▶ [Excerpt to read]:
+ + + +

# Oliver 1650 diesel



## DCfarms18 (May 15, 2019)

I purchase an oliver 1650 diesel tractor and when i bought it it did not run. its not in bad shape but had been sitting for along time. the diesel fuel in it was black sludge. i cleaned out fuel lines and fuel primer pump. installed new fuel filters. i primed system and got fuel to injection pump. well long story short the injection pump was locked up and junk. we bought a reman from aks in ohio. my question is i have to get the engine in time. can someone assist me in some advice i am a diesel mechanic but i dont have alot of experience in the older engines. specially the oliver engine. i was told there is a plate on it to remove to see the flywheel. and put it on tdc. but the book states 4 degrees before tdc. need some advice please. and should i remove and check injectors. or replace them. tractor sat for 8 years. thanks in advance.


----------



## RC Wells (Dec 26, 2008)

You want the repair manual. One is available here, and there are others: https://www.yesterdaystractors.com/OLS1650_11498.htm

You have a Waukesha 4.6L 6-cyl diesel which is pretty rare anymore. So the manual will be needed.


----------



## DCfarms18 (May 15, 2019)

i have a manual for this tractor. mine does have the waukesha diesel. i got the pump installed last night. i tried to start it after putting in time. but the batteries ran down. i gotta get a charger and shoot some either to it to get the air out. but did have diesel smoke coming out of the exhaust just wasnt turning over fast enough.


----------



## thepumpguysc (Jan 25, 2015)

Slow down Dragon, WHAT did u do about the injectors.??
A clogged/stuck injector will seize a pump in a NY minute..
What did u do about the timing.?? Do u have a CAV or RoosaMaster inj. pump??
CAV's have a dowel pin in the gear that mates to the master spline in the pump drive.. OR its a keyed shaft.. & the timing line is on the mounting flange ear..
IF its a roosamaster/Stanadyne Theres a dot on the end of the shaft & a dot INSIDE the pump.. U put the pump on dot to dot.. THEN figure out the timing from there..
cuz if u put it on 180* out, you'll never get the pump to start the engine or get the timing right..


----------



## thepumpguysc (Jan 25, 2015)

& regardless of the pump mdl.. u always start it at FULL throttle..
Does this have the 3 pc filter on it.?? The cartridge is sandwiched between the bowl & the filter head.??? MAKE SURE u put the upper oring "IN" THE FILTER HEAD!!!
NOT "ON" the filter.. Good luck.


----------

+ + + +

▶ [Raw data]:
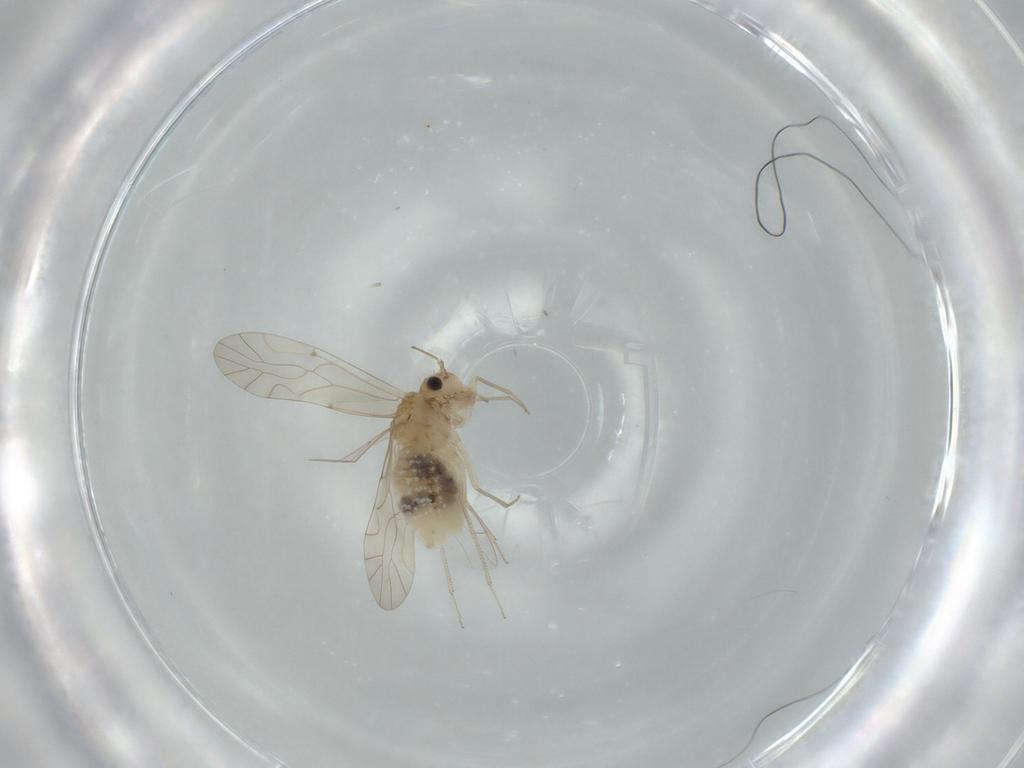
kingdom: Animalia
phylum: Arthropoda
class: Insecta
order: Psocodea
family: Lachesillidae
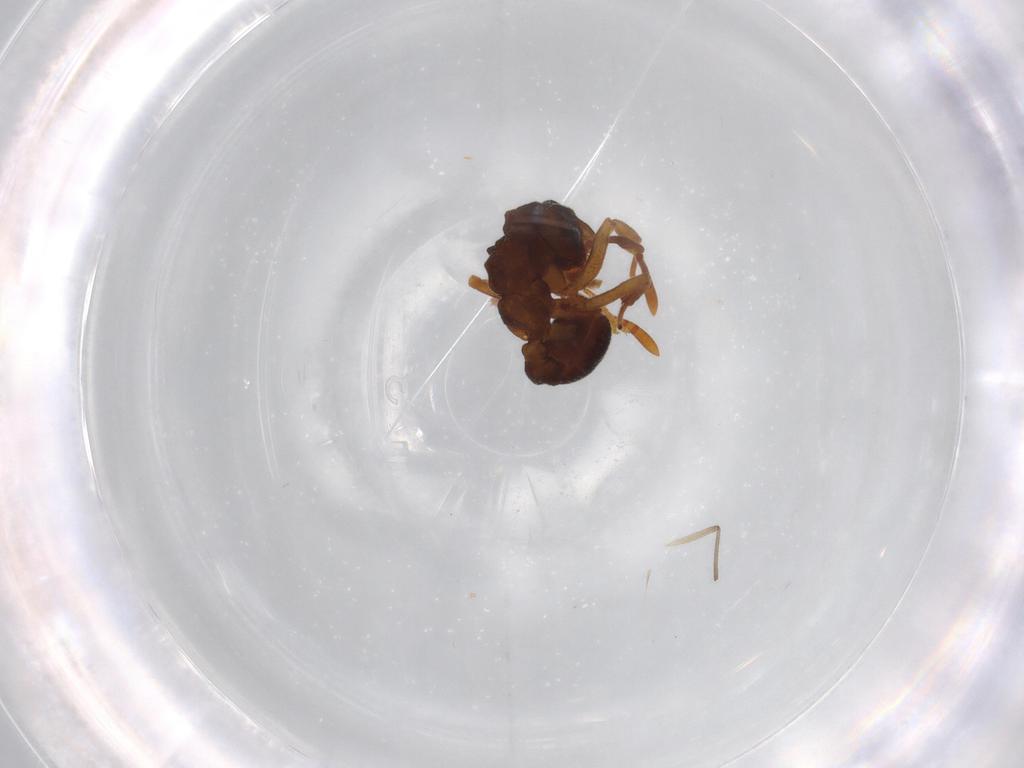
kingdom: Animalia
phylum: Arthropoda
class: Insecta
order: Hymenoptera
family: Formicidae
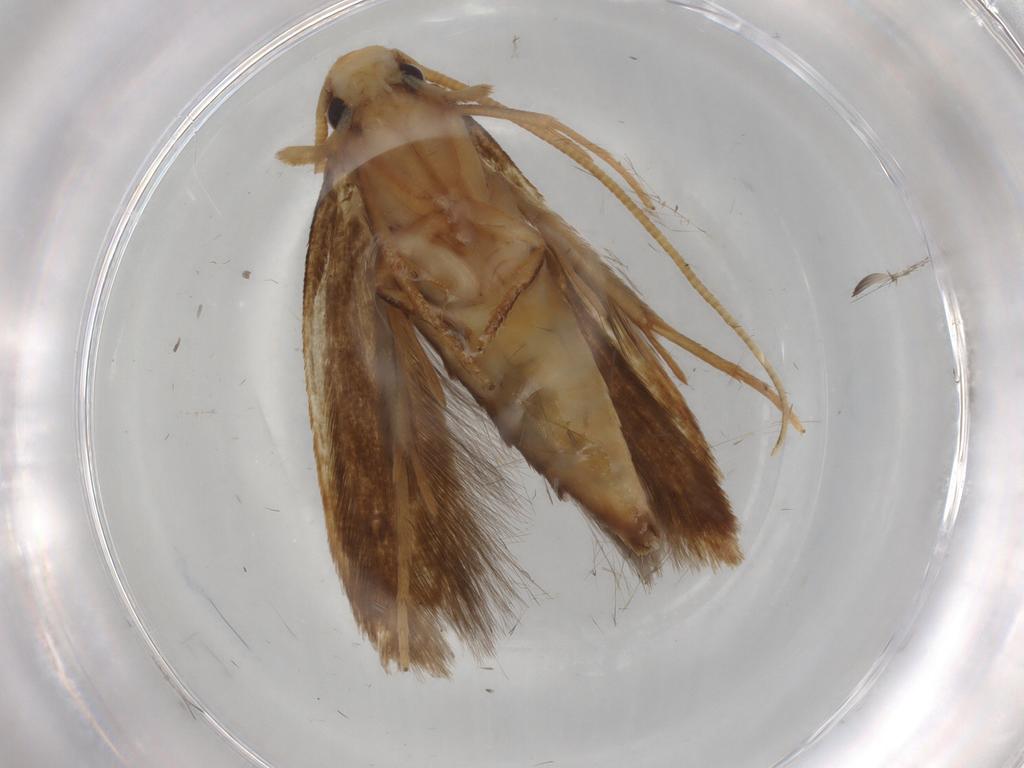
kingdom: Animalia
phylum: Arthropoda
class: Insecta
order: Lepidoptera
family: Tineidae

+ + + +

▶ [Written exercise]:
Do the three statements agree with the Oliver 1650 diesel thread? Answer yes or no for each, and quote the words that decide it. 1. The tractor had been sitting for eight years. 2. The replacement injection pump was bought new. 3. thepumpguysc says to start the engine at low throttle.

▶ [Written answer]:
1. Yes: "tractor sat for 8 years."
2. No: "we bought a reman from aks in ohio."
3. No: "u always start it at FULL throttle.."